--- Source material ---
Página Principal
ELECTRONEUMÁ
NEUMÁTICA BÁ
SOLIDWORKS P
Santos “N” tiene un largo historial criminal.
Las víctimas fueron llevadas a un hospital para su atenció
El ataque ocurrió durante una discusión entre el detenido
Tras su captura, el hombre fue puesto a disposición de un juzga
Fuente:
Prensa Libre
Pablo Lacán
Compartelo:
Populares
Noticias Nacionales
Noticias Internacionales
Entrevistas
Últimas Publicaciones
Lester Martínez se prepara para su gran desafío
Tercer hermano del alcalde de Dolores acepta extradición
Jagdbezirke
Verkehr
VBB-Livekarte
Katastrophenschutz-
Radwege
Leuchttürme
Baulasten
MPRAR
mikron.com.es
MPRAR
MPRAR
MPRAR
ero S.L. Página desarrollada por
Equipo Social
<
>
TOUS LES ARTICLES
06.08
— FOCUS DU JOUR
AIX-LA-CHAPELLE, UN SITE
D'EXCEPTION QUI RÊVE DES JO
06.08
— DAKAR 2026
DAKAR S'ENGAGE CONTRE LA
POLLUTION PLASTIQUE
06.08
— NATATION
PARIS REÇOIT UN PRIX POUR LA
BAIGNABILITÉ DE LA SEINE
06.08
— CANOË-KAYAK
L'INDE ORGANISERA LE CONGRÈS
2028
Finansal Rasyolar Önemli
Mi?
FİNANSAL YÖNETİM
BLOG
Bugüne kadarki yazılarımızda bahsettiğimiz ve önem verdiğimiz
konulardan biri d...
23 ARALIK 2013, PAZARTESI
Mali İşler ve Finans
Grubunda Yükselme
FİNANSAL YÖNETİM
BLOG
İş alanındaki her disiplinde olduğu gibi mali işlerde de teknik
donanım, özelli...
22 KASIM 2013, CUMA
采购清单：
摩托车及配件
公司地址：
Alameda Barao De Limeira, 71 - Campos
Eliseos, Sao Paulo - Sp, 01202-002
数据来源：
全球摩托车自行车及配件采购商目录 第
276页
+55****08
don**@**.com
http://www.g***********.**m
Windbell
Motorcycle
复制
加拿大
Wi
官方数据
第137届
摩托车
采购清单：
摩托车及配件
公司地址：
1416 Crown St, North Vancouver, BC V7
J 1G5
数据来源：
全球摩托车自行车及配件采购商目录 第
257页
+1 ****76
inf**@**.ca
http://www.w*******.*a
---
● Try it
Transcribe the lines above without any change, starting at the first line and ending at the line that contains "El ataque ocurrió".

● Task answer
Página Principal
ELECTRONEUMÁ
NEUMÁTICA BÁ
SOLIDWORKS P
Santos “N” tiene un largo historial criminal.
Las víctimas fueron llevadas a un hospital para su atenció
El ataque ocurrió durante una discusión entre el detenido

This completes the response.